- Trakiya Heights is located in Antarctica Trakiya Heights
- Coordinates: 63°45′07″S 58°31′10″W﻿ / ﻿63.75194°S 58.51944°W
- Location: Trinity Peninsula, Graham Land

= Trakiya Heights =

Mountains in Antarctica

The Trakiya Heights are heights that rise to 1350 m on Trinity Peninsula, Antarctic Peninsula, Antarctica.

==Location==

Trinity Peninsula, Antarctic Peninsula. Trakiya Heights towards the west of the southeast coast

The Trakiya Heights are in Graham Land towards the west of the south coast of the Trinity Peninsula, which forms the tip of the Antarctic Peninsula.
They are bounded by Russell West Glacier to the north, Russell East Glacier to the northeast, Victory Glacier to the southwest and Zlidol Gate to the northwest.
They surmount Prince Gustav Channel, Weddell Sea to the southeast.
The heights extend 10 km in a northwest–southeast direction and 5.9 km in a northeast–southwest direction.

==Mapping and name==
A German-British mapping was undertaken in 1996.
The Trakiya Heights are named after the historical region of Trakiya (Thrace).

==Features==

Features, from west to east, include:

===Belgun Peak===
.
An ice-covered peak rising to 1205 m high in the northwest extremity of Trakiya Heights.
Situated on the east side of Zlidol Gate, 890 m northwest of Antonov Peak, 4.6 km northeast of Skoparnik Bluff, 1.49 km east-northeast of Lepitsa Peak, 3.56 km east of Mount Schuyler on Detroit Plateau, 3.41 km southeast of Sirius Knoll and 5.2 km west-southwest of Mount Canicula.
Precipitous, partly ice-free west slopes.
Surmounting the head of Russell West Glacier to the north, and the upper course of Victory Glacier to the south.
Named after the settlement of Belgun in Northeastern Bulgaria.

===Antonov Peak===
.
A peak rising to over 1316 m high in the northwest part of Trakiya Heights.
Situated 4.45 km east of Mount Schuyler, 4.25 km southeast of Sirius Knoll, 4.9 km west by north of Mount Daimler and 8.23 km north of Skakavitsa Peak.
Surmounting Russell West Glacier to the north and Victory Glacier to the S.
Named after the Bulgarian automobile constructor Rumen Antonov (b. 1944) who invented an innovative automatic gearbox.

===Irakli Peak===
.
A peak rising to 1350 m high in the northwest part of Trakiya Heights.
Situated 1.43 km northeast of Antonov Peak, 3.24 km southwest of Mount Canicula, 3.87 km west-northwest of Mount Daimler and 3.56 km north-northwest of Bozveli Peak.
Surmounting Russell West Glacier to the north and Russell East Glacier to the east.
Named after the nature site of Irakli on the Bulgarian Black Sea Coast.

===Bozveli Peak===
.
A peak rising to 1251 m high in Trakiya Heights on Trinity Peninsula, Antarctic Peninsula.

Information shown:
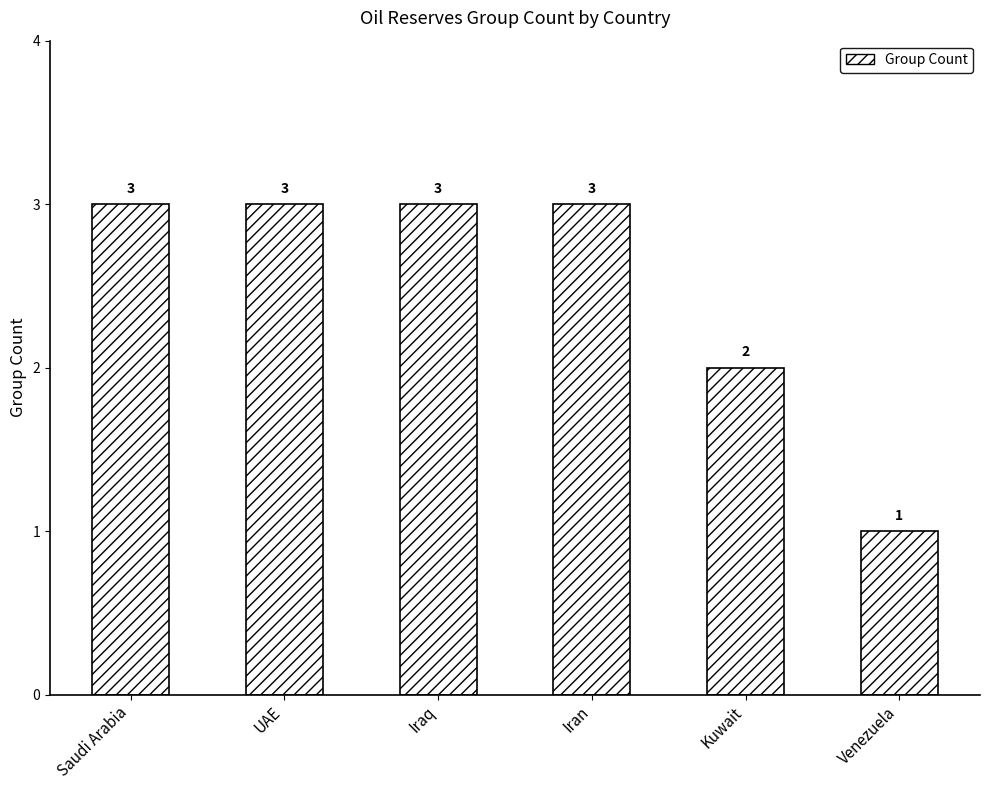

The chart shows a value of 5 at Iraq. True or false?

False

---

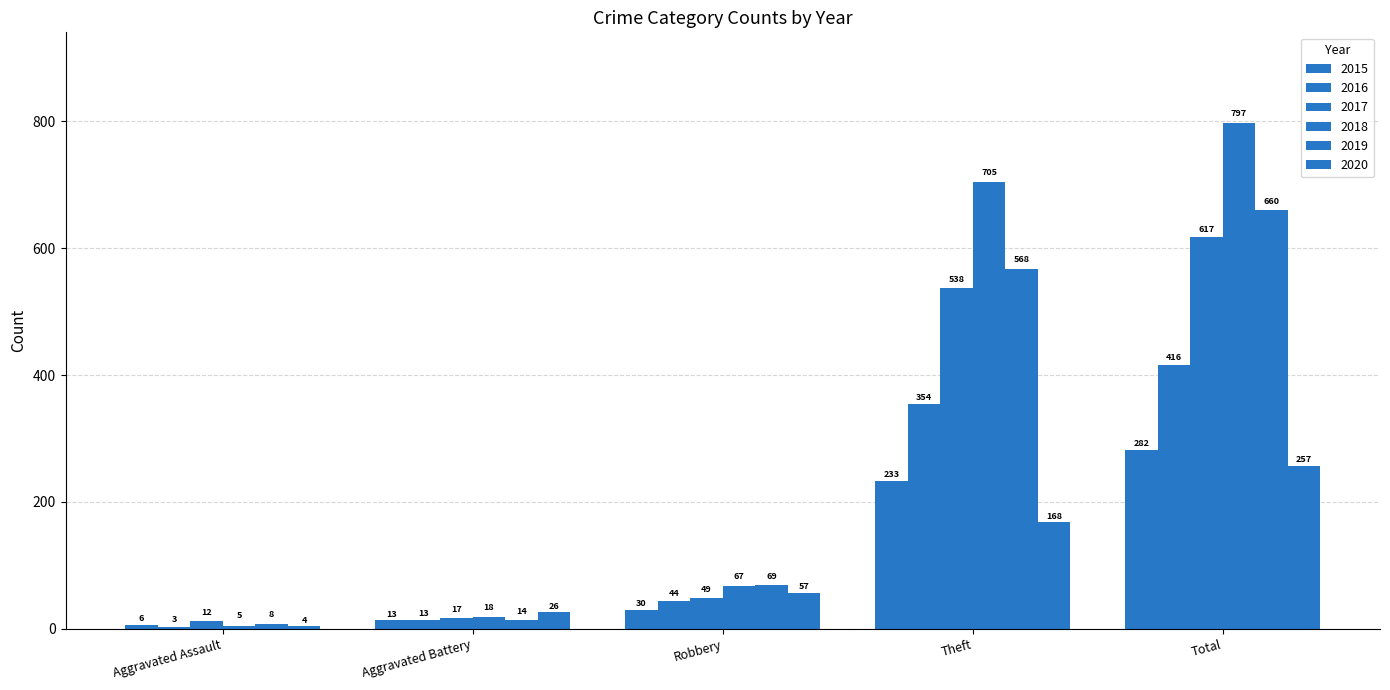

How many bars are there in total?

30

Problems to work on:
[1] Answer these questions from the article on the Trakiya Heights:
(a) What height do the Trakiya Heights rise to?
(b) In what year was the German-British mapping undertaken?
(c) Who is Antonov Peak named after?
[2] Carry on the article about the Trakiya Heights from its last line.

Results in order:
[1]
(a) 1350 m
(b) 1996
(c) The Bulgarian automobile constructor Rumen Antonov (b. 1944), who invented an innovative automatic gearbox

[2]
Situated 3.78 km southeast of Antonov Peak, 2.7 km southwest of Mount Daimler and 6.45 km north-northeast of Skakavitsa Peak.
Surmounting Victory Glacier to the southwest.
Named after the Bulgarian enlightener Neofit Bozveli (1785-1848), a leader in the struggle for the restoration of the autocephalous Bulgarian Church.

===Utus Peak===
.
A rocky peak rising to 1206 m high in Trakiya Heights.
Situated 980 m high south-southeast of Mount Daimler, 8.45 km north of Negovan Crag and 2.58 km east-northeast of Bozveli Peak.
Named after the ancient Roman town of Utus in Northern Bulgaria.

===Mount Daimler===
.
The highest point of a rock massif between Russell East Glacier and Victory Glacier, 3 nmi south of Mount Canicula.
Mapped from surveys by FIDS (1960–61).
Named by UK-APC for Gottlieb Daimler (1834–1900), German engineer who developed the light-oil medium speed internal combustion engine which made possible the first commercial production of light mechanical land transport, 1883–85.

===Morava Peak===
.
A peak rising to 953 m high in the northeast extremity of Trakiya Heights.
Situated 1.72 km northeast of Mount Daimler, 4.94 km east of Irakli Peak and 6.1 km south-southwest of Gigen Peak.
Surmounting Russell East Glacier to the north and east.
Named after the settlement of Morava in Northern Bulgaria.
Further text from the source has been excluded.